## [Aim of the task]
Print the records below verbatim.

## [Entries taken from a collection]
━━━
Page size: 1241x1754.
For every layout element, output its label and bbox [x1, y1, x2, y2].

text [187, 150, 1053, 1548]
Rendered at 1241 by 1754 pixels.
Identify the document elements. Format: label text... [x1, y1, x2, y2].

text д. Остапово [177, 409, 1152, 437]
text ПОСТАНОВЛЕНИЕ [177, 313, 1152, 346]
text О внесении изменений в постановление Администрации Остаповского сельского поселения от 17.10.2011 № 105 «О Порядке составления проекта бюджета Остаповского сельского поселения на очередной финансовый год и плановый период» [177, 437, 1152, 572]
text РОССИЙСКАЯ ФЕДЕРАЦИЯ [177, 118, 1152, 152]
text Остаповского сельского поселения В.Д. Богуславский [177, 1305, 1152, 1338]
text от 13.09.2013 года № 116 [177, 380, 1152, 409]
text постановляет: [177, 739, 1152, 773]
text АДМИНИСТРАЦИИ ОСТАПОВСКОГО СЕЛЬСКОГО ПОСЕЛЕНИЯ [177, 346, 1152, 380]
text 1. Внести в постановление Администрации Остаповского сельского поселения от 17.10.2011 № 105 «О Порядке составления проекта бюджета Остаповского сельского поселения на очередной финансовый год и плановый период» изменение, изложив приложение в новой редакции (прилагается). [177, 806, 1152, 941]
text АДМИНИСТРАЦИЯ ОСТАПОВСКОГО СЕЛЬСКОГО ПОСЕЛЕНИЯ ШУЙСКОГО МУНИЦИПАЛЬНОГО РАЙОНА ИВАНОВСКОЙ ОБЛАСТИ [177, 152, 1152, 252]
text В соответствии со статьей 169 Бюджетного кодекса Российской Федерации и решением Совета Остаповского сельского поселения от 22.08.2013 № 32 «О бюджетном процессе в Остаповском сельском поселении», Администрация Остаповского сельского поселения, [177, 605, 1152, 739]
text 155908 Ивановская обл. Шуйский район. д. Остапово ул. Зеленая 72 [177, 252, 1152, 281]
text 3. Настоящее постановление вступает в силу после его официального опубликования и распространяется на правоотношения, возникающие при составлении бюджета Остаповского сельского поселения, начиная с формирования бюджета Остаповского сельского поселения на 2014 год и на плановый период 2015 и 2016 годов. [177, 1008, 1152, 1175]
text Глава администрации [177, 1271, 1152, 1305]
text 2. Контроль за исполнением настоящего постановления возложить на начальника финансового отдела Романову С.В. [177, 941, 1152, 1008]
━━━
## [Result of the exercise]
Page size: 1241x1754.
For every layout element, output its label and bbox [x1, y1, x2, y2].

text [187, 150, 1053, 1548]
Rendered at 1241 by 1754 pixels.
Identify the document elements. Format: label text... [x1, y1, x2, y2].

text д. Остапово [177, 409, 1152, 437]
text ПОСТАНОВЛЕНИЕ [177, 313, 1152, 346]
text О внесении изменений в постановление Администрации Остаповского сельского поселения от 17.10.2011 № 105 «О Порядке составления проекта бюджета Остаповского сельского поселения на очередной финансовый год и плановый период» [177, 437, 1152, 572]
text РОССИЙСКАЯ ФЕДЕРАЦИЯ [177, 118, 1152, 152]
text Остаповского сельского поселения В.Д. Богуславский [177, 1305, 1152, 1338]
text от 13.09.2013 года № 116 [177, 380, 1152, 409]
text постановляет: [177, 739, 1152, 773]
text АДМИНИСТРАЦИИ ОСТАПОВСКОГО СЕЛЬСКОГО ПОСЕЛЕНИЯ [177, 346, 1152, 380]
text 1. Внести в постановление Администрации Остаповского сельского поселения от 17.10.2011 № 105 «О Порядке составления проекта бюджета Остаповского сельского поселения на очередной финансовый год и плановый период» изменение, изложив приложение в новой редакции (прилагается). [177, 806, 1152, 941]
text АДМИНИСТРАЦИЯ ОСТАПОВСКОГО СЕЛЬСКОГО ПОСЕЛЕНИЯ ШУЙСКОГО МУНИЦИПАЛЬНОГО РАЙОНА ИВАНОВСКОЙ ОБЛАСТИ [177, 152, 1152, 252]
text В соответствии со статьей 169 Бюджетного кодекса Российской Федерации и решением Совета Остаповского сельского поселения от 22.08.2013 № 32 «О бюджетном процессе в Остаповском сельском поселении», Администрация Остаповского сельского поселения, [177, 605, 1152, 739]
text 155908 Ивановская обл. Шуйский район. д. Остапово ул. Зеленая 72 [177, 252, 1152, 281]
text 3. Настоящее постановление вступает в силу после его официального опубликования и распространяется на правоотношения, возникающие при составлении бюджета Остаповского сельского поселения, начиная с формирования бюджета Остаповского сельского поселения на 2014 год и на плановый период 2015 и 2016 годов. [177, 1008, 1152, 1175]
text Глава администрации [177, 1271, 1152, 1305]
text 2. Контроль за исполнением настоящего постановления возложить на начальника финансового отдела Романову С.В. [177, 941, 1152, 1008]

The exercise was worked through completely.